*PROBLEM DETAILS*: According to the financial report excerpt below, what was operating income for the twenty-eight weeks in 2004?

*READING PASSAGE*:
——

For the twenty-eight weeks in 2004, depreciation was $13.4 million, compared to $13.1 million for the twenty-eight weeks in 2003. As a percentage of revenues, depreciation expense was 1.5% for the twenty-eight weeks in both 2004 and 2003.
Operating Income
Operating income (income from continuing operations before interest and taxes) was $6.2 million for the second quarter of 2004, compared to $8.3 million for the second quarter of 2003 due to the decrease in gross profit and increase in depreciation partially offset by the decrease in SG&A expenses. As a percentage of revenues, operating income was 1.2% in 2004, compared to 1.6% for the second quarter of 2003.
Operating income was $11.6 million for the twenty-eight weeks in 2004, compared to $18.7 million for the year earlier period. The decrease in gross profit combined with the increase in depreciation, slightly offset by lower SG&A expenses accounts for the decline. As a percentage of revenues, operating income was 1.3% for the twenty-eight weeks in 2004, compared to 2.1% for the comparable period in 2003.
Interest
Interest for the second quarter of 2004 was $5.9 million, compared to $7.4 million for the second quarter of 2003 due primarily to Company repurchases of senior subordinated notes subsequent to the year earlier quarter. Interest as a percentage of sales was 1.2% in 2004 compared to 1.4% in 2003.
For the twenty-eight weeks in 2004, interest was $10.5 million, compared to $12.8 million in 2003 due primarily to Company repurchases of senior subordinated notes subsequent to the year earlier period. As a percentage of revenues, interest was 1.2% for the twenty-eight weeks in 2004, compared to 1.4% for the comparable period in 2003.
Other Non-operating Income
During the second quarter and twenty-eight weeks ended October 11, 2003 the Company purchased and retired $7.25 million and $16.75 million, respectively, of its 8 7/8% senior subordinated notes at less than face value. The purchases resulted in gains of $0.3 million and $0.9 million, respectively, for the second quarter and twenty-eight weeks ended October 11, 2003.
Income Taxes
For the second quarter of 2004, the effective income tax rate was 37.9%. The effective income tax rate was not meaningful for the second quarter of 2003 due to the low level of income before taxes. For the twenty-eight weeks of 2004, the effective income tax rate was 41.8%, compared to 41.0% for the comparable weeks in 2003.
Income from Continuing Operations
Income from continuing operations for the second quarter of 2004 was $0.4 million, compared to $0.3 million for the second quarter of 2003. Decreased operating income was more than offset by a decrease in interest plus an increase in other non-operating income. As a percentage of revenues, income from continuing operations was 0.1% for both the second quarter of 2004 and 2003.

——

*SUPPLIED INFORMATION*:
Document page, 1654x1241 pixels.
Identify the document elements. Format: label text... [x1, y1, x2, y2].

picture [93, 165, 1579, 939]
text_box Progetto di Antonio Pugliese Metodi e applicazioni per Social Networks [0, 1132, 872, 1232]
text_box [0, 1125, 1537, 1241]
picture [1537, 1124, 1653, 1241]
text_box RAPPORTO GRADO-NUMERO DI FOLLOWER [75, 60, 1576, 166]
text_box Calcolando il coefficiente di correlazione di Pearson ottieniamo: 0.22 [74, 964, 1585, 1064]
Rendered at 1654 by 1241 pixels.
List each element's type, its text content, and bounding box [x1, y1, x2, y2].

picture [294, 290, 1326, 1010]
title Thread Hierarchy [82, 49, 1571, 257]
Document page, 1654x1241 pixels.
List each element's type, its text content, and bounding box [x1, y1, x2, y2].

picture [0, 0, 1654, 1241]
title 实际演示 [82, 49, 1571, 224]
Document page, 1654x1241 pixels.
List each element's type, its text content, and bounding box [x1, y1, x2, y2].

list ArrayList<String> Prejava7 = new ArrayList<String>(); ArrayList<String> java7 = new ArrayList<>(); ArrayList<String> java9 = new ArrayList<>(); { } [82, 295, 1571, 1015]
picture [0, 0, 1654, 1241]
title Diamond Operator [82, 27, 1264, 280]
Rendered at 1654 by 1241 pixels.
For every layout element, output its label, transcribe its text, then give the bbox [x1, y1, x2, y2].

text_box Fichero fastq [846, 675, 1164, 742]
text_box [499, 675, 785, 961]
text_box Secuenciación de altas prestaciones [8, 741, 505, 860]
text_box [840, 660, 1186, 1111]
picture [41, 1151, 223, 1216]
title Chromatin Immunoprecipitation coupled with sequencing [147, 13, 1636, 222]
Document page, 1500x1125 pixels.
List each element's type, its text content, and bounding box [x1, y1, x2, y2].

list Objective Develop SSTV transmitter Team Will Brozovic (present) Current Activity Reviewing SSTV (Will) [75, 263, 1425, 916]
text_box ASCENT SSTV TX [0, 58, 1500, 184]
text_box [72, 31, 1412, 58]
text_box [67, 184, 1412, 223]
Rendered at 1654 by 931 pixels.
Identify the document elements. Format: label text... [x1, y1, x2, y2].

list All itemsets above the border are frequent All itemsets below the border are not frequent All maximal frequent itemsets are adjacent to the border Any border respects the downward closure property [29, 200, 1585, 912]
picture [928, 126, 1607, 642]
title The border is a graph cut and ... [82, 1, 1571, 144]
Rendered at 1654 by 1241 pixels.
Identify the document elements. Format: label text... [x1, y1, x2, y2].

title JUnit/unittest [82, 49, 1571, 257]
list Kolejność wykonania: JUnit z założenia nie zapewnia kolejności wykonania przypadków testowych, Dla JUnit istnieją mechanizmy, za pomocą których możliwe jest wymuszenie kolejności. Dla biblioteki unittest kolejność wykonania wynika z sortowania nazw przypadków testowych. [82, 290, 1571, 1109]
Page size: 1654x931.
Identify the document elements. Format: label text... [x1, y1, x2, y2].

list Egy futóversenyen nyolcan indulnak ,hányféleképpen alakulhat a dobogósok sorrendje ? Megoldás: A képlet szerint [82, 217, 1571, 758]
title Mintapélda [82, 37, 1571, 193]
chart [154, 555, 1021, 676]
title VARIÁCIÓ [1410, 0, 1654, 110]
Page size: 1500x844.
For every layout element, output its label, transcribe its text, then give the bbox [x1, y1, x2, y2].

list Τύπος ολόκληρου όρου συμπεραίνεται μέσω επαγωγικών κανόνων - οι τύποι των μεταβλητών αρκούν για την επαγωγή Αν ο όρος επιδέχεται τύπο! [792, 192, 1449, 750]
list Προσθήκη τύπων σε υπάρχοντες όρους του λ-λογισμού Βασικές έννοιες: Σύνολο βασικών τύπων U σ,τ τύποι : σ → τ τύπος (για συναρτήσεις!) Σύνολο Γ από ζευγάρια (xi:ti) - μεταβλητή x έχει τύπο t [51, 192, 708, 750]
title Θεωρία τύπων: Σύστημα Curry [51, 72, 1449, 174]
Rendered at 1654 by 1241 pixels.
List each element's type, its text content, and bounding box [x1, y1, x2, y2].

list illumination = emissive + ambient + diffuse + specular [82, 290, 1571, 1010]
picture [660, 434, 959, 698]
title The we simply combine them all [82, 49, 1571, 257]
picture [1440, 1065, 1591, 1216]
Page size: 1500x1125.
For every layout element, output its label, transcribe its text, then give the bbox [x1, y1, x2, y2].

——

*WRITTEN ANSWER*: $11.6 million